Il y a donc lieu d'agir contre, parfois sous la forme de désobéissance et de révolte, que ce soit dans le pays, l'entreprise, la famille, le couple.

Les formes de la désobéissance et de la révolte, individuelles ou collectives, peuvent se conformer à des règles de droit. Mais à qui convient-il de définir ces formes ?  L’État ? Quand on constate la montée de l'autoritarisme, de la militarisation, de la violence étatique, y compris dans les pays dits démocratiques, on ne peut que se méfier.

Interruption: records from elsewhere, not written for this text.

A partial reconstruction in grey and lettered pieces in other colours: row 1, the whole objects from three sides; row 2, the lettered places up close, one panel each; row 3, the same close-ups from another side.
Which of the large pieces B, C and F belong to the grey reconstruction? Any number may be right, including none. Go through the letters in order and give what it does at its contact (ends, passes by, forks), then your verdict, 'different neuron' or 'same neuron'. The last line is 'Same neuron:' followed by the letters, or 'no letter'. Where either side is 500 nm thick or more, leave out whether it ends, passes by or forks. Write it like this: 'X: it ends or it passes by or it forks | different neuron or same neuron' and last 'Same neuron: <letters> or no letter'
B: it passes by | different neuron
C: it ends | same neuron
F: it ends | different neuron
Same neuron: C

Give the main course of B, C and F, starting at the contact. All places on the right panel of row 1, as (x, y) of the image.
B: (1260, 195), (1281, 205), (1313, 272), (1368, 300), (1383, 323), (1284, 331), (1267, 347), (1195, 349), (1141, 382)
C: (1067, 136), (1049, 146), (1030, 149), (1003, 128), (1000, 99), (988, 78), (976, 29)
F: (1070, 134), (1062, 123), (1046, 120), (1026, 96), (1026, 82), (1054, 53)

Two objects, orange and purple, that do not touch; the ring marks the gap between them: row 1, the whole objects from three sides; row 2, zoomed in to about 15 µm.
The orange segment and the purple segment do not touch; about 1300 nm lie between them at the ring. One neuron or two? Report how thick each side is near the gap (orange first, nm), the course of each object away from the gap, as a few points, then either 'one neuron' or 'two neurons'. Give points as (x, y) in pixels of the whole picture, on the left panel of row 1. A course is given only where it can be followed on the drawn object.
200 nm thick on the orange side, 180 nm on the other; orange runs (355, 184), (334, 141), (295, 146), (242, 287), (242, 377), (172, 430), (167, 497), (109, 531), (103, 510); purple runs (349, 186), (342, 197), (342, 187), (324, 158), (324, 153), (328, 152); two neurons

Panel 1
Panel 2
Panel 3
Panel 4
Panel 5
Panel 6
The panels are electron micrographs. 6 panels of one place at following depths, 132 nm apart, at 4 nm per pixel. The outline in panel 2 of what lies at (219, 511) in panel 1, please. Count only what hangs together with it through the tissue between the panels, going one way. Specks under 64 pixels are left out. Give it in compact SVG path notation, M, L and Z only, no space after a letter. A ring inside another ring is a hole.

Non : la lutte justifie d'explorer des chemins non balisés. Ceci dit, des garde-fou éthiques sont nécessaires : on ne peut dire que « la fin justifie les moyens » sans affirmer en retour que « les moyens conditionnent la fin ». Par exemple, la lutte doit éviter la violence contre les personnes. Parfois, il est difficile de l'éviter, quand on se fait gazer, nasser, criminaliser, blesser, tuer. Mais en aucun cas, la violence ne doit devenir une finalité.

« Je ne suis humain et libre moi-même qu'autant que je reconnais la liberté de tous les hommes [et j'ajoute toutes les femmes] qui m'entourent. Ce n'est qu'en respectant leur caractère que je respecte le mien », écrivait Bakounine, trop souvent associé à tort à la violence. C'est ça l'éthique.

Se soumettre ou pas à l'ordre tel qu'il existe, là est la limite de l'État de droit.